A U.S. House committee approved legislation introduced by Representative Ron Paul that would subject the Federal Reserve to an audit of its activities, including monetary policy decisions.
The House Oversight and Government Reform Committee in Washington approved the bill today in a voice vote. The bill now advances to consideration in the full House.
Paul, a Republican from Texas and author of the book “End the Fed” calling for the abolition of the central bank, seeks through the bill to require an audit by the Government Accountability Office of the Fed’s board of governors and 12 regional banks.
“The Federal Reserve is an independent central bank and that independence is critical to its ability to conduct monetary policy,” said Representative Elijah Cummings of Maryland, the senior Democrat on the committee. Passage of the audit legislation would mean “members of Congress could seek to influence the Federal Reserve’s deliberations.”

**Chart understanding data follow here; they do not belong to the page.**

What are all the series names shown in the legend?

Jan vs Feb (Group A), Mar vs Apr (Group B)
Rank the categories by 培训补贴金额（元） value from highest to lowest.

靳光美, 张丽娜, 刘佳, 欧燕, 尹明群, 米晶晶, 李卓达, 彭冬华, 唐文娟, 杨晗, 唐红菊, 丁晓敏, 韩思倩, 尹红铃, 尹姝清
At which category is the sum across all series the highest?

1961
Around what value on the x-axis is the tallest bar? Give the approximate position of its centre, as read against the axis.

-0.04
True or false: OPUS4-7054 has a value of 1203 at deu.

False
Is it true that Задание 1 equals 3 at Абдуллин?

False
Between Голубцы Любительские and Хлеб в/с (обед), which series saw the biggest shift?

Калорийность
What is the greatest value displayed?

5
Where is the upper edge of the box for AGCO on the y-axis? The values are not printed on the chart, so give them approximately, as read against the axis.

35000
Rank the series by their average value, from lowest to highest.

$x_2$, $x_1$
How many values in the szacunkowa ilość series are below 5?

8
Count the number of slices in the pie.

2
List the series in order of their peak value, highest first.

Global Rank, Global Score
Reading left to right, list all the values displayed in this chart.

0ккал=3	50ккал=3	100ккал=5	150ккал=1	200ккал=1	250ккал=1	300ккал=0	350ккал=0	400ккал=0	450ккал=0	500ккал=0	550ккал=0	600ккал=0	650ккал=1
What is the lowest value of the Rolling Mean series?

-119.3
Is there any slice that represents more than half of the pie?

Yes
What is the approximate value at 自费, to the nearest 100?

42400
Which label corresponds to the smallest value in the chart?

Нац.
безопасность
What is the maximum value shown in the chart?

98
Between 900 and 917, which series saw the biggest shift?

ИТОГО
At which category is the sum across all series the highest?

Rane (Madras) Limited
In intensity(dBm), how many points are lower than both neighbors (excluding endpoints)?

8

The bill is “anticipated to be voted on by the full House of Representatives” before lawmakers recess in August, Jeffrey Solsby, a spokesman for Representative Darrell Issa, a Republican from California and the committee chairman, said in a statement.
Paul’s audit bill passed the House in 2010 as part of an overhaul of U.S. financial regulation before being rejected by the Senate and by a committee of lawmakers negotiating details of the Dodd-Frank Act. Fed Chairman Ben S. Bernanke opposed the legislation, saying it would compromise the central bank’s independence in setting interest rates.
While rejecting Paul’s bill, Congress directed the GAO to audit the Fed’s emergency-aid programs during the financial crisis and review the system of directors of regional Fed banks for possible conflicts of interest. The Fed was also required to identify borrowers involved in its crisis-lending programs.
Since the Dodd-Frank law passed, Republicans won control of the House and narrowed Democrats’ majority in the Senate. Paul announced on May 14 that he would no longer spend money to compete in the Republican presidential primaries.
After passing committee, Paul’s legislation needs approval from both chambers of Congress and the president before becoming law.